_What to work on_
State how many lines in these records contain the word "elevadoras", and nothing else.

------------------------------------------------------------------------

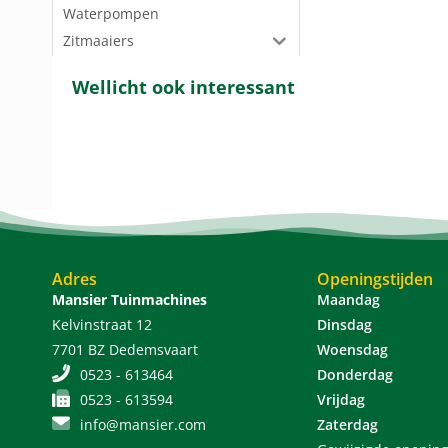
Waterpompen
Zitmaaiers
Wellicht ook interessant
Adres
Openingstijden
Mansier Tuinmachines
Maandag
Kelvinstraat 12
Dinsdag
7701 BZ Dedemsvaart
Woensdag
0523 - 613464
Donderdag
0523 - 613594
Vrijdag
info@mansier.com
Zaterdag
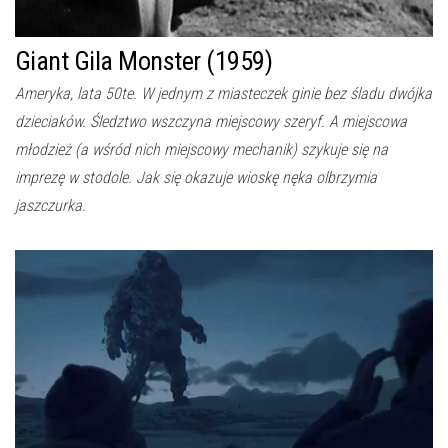
Giant Gila Monster (1959)
Ameryka, lata 50te. W jednym z miasteczek ginie bez śladu dwójka
dzieciaków. Śledztwo wszczyna miejscowy szeryf. A miejscowa
młodzież (a wśród nich miejscowy mechanik) szykuje się na
imprezę w stodole. Jak się okazuje wioskę nęka olbrzymia
jaszczurka.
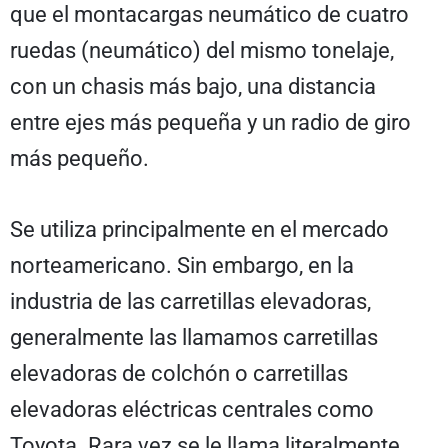
que el montacargas neumático de cuatro
ruedas (neumático) del mismo tonelaje,
con un chasis más bajo, una distancia
entre ejes más pequeña y un radio de giro
más pequeño.
Se utiliza principalmente en el mercado
norteamericano. Sin embargo, en la
industria de las carretillas elevadoras,
generalmente las llamamos carretillas
elevadoras de colchón o carretillas
elevadoras eléctricas centrales como
Toyota. Rara vez se le llama literalmente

------------------------------------------------------------------------

_Exercise answer_
3